# [What to work on]
Restate word for word only the lines from the one with "right back paw: (290, 428)" through the end of the records; no pictures belong in the copy.

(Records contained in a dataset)
***
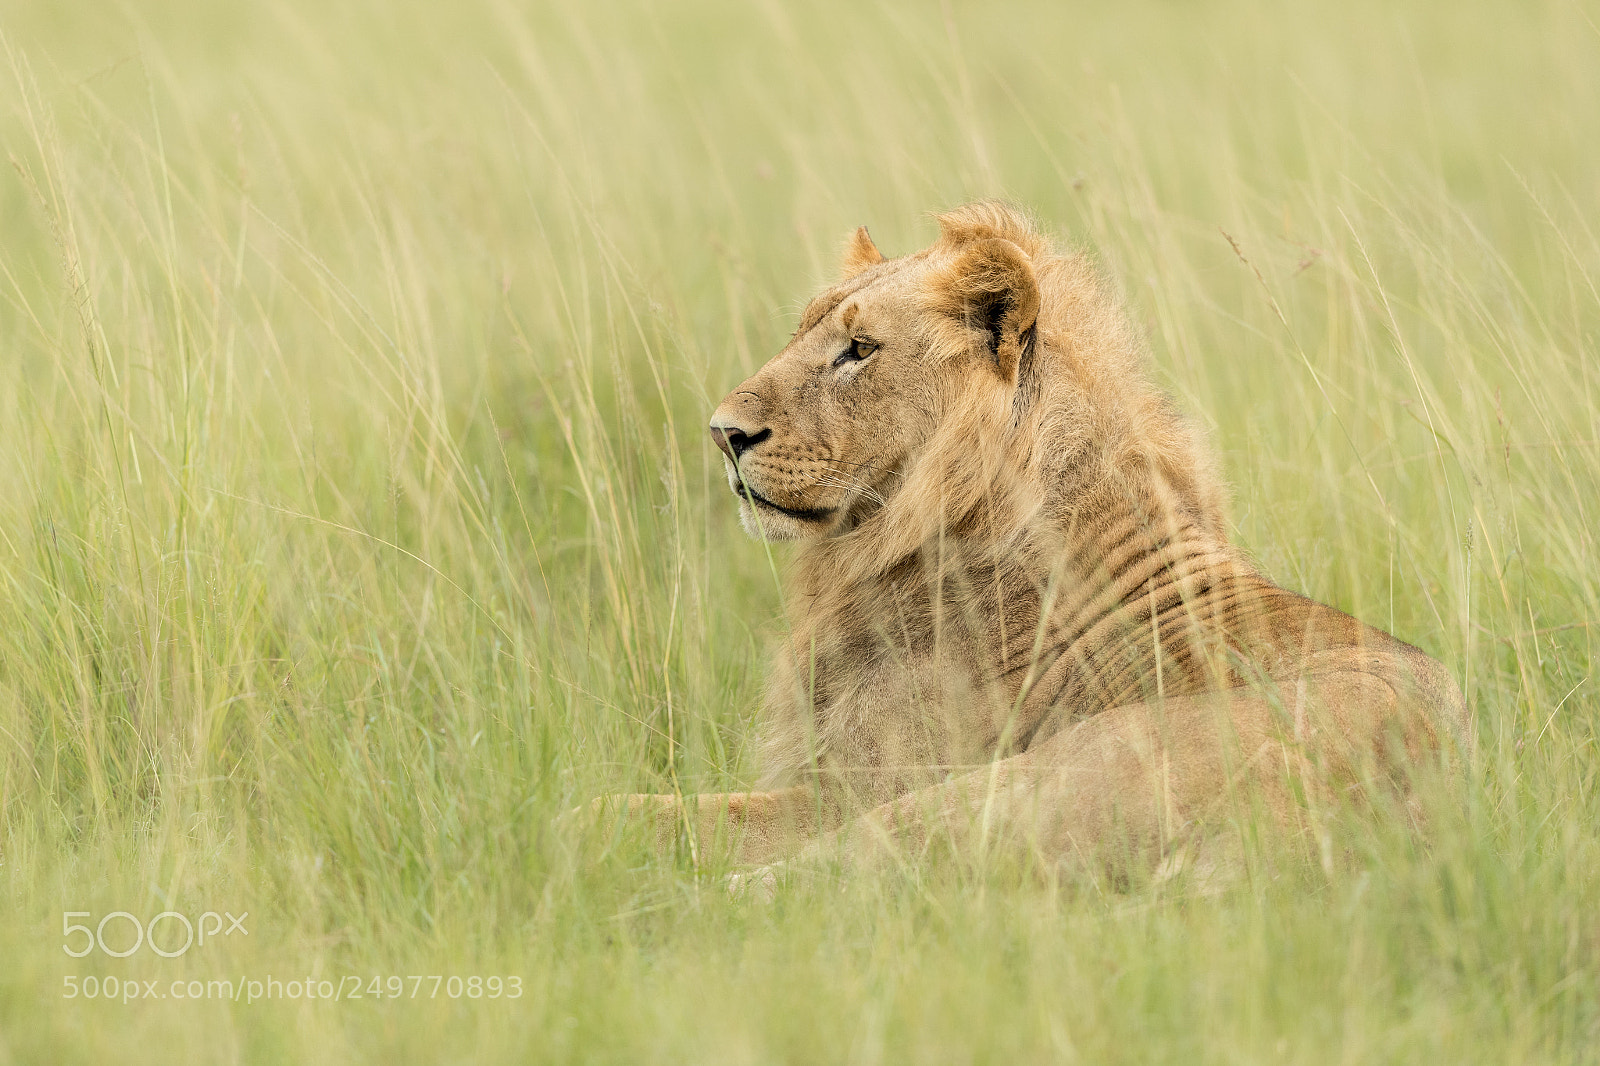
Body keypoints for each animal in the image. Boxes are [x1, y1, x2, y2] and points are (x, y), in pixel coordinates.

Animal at [597, 201, 1469, 885]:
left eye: (859, 350)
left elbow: (665, 813)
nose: (723, 434)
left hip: (1034, 775)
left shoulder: (865, 784)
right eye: (801, 334)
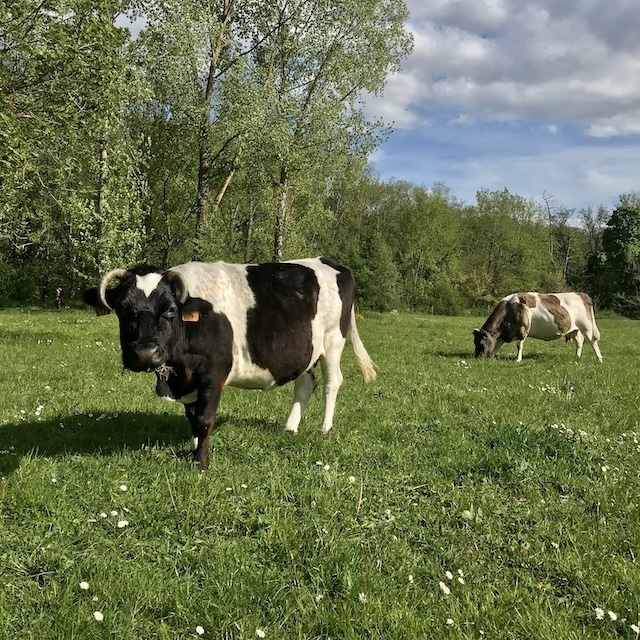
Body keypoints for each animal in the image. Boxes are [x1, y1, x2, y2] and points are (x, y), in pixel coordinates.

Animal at [82, 256, 378, 470]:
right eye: (122, 309)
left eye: (170, 310)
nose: (145, 353)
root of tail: (329, 261)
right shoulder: (188, 379)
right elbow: (192, 417)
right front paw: (193, 447)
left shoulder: (213, 373)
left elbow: (204, 418)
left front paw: (200, 461)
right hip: (307, 351)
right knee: (305, 385)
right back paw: (290, 428)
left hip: (333, 341)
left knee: (332, 382)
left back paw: (324, 428)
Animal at [472, 292, 604, 362]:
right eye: (475, 343)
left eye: (482, 344)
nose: (478, 357)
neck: (509, 308)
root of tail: (582, 294)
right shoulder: (506, 333)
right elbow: (497, 344)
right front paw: (492, 356)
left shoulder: (522, 329)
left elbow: (519, 345)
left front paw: (518, 359)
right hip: (575, 329)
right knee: (580, 341)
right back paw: (577, 357)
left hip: (586, 326)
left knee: (593, 341)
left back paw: (599, 359)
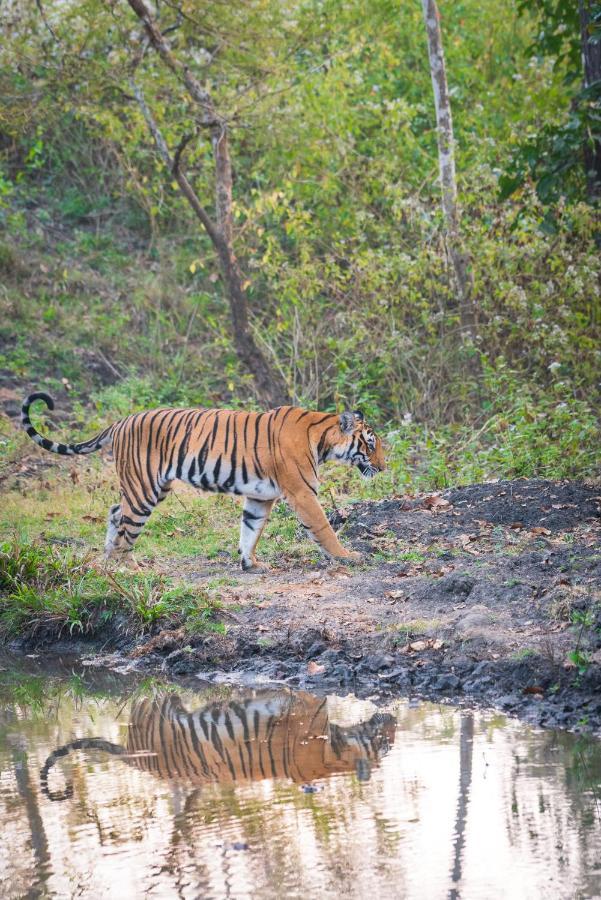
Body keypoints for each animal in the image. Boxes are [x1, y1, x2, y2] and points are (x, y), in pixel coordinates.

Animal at [21, 392, 384, 568]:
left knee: (115, 513)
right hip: (144, 487)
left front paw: (250, 564)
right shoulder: (302, 493)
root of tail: (121, 421)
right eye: (370, 444)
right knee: (127, 525)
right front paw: (346, 556)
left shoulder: (260, 496)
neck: (322, 439)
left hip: (153, 486)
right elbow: (323, 528)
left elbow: (250, 530)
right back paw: (127, 567)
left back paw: (108, 561)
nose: (383, 466)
***
# [Solution to the problem]
right back paw: (290, 428)
left hip: (333, 341)
left knee: (332, 382)
left back paw: (324, 428)
Animal at [472, 292, 604, 362]:
right eye: (475, 343)
left eye: (482, 344)
nose: (478, 357)
neck: (509, 308)
root of tail: (582, 294)
right shoulder: (506, 333)
right elbow: (497, 344)
right front paw: (492, 356)
left shoulder: (522, 329)
left elbow: (519, 345)
left front paw: (518, 359)
right hip: (575, 329)
right knee: (580, 341)
right back paw: (577, 357)
left hip: (586, 326)
left knee: (593, 341)
left back paw: (599, 359)
Body keypoints for each animal in the image. Boxes are [x1, y1, x2, y2] and points are (x, y), in pixel coordinates.

Animal at [21, 392, 384, 568]:
left knee: (115, 513)
right hip: (144, 487)
left front paw: (250, 564)
right shoulder: (302, 493)
root of tail: (121, 421)
right eye: (370, 444)
right knee: (127, 525)
right front paw: (346, 556)
left shoulder: (260, 496)
neck: (322, 439)
left hip: (153, 486)
right elbow: (323, 528)
left elbow: (250, 530)
right back paw: (127, 567)
left back paw: (108, 561)
nose: (383, 466)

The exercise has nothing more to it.